> INSTRUCTIONS FOR THE TASK
At the line containing "Page size: 1500x1125.", start repeating the entries exactly, and continue through the last line.

[EXERCISE DATA Boundary: Start]

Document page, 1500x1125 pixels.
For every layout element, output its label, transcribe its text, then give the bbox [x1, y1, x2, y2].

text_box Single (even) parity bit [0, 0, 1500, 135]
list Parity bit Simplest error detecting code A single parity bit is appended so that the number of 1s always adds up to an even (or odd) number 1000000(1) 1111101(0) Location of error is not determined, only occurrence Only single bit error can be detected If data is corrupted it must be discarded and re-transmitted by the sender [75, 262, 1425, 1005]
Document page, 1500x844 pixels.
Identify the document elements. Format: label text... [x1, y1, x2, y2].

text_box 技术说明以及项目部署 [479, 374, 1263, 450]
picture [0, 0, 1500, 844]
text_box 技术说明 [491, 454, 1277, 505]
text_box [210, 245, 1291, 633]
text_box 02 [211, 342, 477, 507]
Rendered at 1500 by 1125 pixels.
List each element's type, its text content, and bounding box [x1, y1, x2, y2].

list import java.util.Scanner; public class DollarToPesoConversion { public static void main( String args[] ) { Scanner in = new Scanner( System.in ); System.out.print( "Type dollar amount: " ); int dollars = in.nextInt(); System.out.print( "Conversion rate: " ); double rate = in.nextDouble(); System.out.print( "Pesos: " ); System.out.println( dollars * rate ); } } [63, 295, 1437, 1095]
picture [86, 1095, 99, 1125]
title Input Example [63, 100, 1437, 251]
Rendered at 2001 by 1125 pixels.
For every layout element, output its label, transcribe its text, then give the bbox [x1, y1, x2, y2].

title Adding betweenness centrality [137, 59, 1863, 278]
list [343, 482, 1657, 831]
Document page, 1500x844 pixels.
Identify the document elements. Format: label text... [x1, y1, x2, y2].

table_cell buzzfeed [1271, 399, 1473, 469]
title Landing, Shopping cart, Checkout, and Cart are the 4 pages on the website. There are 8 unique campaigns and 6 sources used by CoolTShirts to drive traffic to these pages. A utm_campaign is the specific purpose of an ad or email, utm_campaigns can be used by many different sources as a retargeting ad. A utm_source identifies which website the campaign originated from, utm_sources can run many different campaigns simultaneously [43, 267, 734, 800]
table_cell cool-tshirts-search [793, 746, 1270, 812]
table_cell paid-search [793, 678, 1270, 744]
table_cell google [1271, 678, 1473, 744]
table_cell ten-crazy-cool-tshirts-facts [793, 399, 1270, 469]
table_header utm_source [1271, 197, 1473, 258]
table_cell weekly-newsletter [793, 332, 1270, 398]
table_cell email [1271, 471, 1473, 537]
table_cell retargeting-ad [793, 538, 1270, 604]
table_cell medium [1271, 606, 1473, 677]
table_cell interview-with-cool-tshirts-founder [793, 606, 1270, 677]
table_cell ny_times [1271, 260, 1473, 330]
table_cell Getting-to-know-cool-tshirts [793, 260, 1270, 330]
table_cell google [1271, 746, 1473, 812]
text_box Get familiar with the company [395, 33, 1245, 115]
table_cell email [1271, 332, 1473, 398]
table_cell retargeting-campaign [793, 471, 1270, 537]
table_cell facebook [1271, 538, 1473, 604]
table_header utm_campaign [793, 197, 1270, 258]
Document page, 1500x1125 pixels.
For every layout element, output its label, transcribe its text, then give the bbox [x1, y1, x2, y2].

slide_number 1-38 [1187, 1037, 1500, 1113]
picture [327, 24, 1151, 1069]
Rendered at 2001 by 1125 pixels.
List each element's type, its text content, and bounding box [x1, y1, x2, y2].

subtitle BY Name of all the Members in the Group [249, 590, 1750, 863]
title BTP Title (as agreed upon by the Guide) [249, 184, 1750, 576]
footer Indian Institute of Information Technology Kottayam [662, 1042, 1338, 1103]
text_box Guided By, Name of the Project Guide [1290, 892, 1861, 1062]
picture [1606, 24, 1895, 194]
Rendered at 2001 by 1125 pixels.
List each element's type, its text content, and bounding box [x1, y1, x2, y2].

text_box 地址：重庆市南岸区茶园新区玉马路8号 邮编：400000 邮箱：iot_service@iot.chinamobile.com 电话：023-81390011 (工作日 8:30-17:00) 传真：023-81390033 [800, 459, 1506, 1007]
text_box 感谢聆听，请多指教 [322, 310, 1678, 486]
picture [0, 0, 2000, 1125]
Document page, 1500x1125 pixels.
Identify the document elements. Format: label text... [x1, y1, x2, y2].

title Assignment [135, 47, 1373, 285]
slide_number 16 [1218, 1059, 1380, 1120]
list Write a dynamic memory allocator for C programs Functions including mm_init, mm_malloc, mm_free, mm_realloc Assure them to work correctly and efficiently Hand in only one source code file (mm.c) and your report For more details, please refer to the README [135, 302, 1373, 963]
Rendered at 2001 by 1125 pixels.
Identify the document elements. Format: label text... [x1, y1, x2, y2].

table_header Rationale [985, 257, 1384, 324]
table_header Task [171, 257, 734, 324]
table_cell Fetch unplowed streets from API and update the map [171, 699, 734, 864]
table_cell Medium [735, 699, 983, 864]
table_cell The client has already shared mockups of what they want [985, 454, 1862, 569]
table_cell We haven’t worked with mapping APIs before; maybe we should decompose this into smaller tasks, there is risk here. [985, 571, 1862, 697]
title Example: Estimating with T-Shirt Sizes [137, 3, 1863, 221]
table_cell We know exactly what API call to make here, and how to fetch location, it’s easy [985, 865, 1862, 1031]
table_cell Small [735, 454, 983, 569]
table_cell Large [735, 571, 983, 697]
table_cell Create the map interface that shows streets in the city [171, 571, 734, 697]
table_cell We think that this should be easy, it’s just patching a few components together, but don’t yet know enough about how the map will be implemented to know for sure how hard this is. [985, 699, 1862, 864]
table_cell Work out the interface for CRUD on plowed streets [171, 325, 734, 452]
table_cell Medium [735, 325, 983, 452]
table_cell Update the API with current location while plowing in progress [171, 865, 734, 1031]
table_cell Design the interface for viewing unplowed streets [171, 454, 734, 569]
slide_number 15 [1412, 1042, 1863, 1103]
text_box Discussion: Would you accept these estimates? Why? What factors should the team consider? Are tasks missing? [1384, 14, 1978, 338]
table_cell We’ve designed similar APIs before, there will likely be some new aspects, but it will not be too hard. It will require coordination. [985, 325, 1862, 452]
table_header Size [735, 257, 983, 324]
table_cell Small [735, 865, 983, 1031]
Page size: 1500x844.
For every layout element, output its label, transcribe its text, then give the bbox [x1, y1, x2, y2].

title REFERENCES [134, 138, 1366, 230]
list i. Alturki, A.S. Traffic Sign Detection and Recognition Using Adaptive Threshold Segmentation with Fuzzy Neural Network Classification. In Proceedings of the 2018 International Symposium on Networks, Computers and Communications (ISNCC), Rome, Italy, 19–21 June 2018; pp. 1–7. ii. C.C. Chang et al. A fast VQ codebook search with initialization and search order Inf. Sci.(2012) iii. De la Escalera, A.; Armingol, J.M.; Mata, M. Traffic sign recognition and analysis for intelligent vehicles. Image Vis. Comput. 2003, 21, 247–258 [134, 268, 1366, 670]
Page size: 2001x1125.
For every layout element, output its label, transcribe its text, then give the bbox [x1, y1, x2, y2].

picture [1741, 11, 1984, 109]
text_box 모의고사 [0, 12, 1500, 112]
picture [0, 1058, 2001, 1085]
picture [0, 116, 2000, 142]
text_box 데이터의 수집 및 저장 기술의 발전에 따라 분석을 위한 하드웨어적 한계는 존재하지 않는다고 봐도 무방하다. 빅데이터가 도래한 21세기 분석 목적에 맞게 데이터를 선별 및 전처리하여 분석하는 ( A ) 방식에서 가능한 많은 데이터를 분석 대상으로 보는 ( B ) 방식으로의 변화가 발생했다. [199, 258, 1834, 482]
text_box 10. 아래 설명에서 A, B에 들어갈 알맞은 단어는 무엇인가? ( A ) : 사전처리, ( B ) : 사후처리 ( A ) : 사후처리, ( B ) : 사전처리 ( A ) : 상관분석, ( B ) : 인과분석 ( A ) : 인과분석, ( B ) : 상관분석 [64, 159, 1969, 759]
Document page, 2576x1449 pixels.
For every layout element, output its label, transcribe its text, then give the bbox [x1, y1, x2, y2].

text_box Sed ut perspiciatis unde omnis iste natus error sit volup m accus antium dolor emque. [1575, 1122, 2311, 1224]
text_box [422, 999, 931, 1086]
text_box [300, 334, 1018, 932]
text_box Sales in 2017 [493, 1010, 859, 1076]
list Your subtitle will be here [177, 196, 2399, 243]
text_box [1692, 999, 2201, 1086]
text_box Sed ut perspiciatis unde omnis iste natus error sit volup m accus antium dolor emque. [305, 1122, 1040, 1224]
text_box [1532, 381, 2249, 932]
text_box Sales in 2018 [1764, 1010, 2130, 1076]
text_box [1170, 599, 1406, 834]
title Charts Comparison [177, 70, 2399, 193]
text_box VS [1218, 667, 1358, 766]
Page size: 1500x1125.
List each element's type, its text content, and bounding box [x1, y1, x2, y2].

[EXERCISE DATA Boundary: End]

> PROBLEM SOLUTION
Page size: 1500x1125.
List each element's type, its text content, and bounding box [x1, y1, x2, y2].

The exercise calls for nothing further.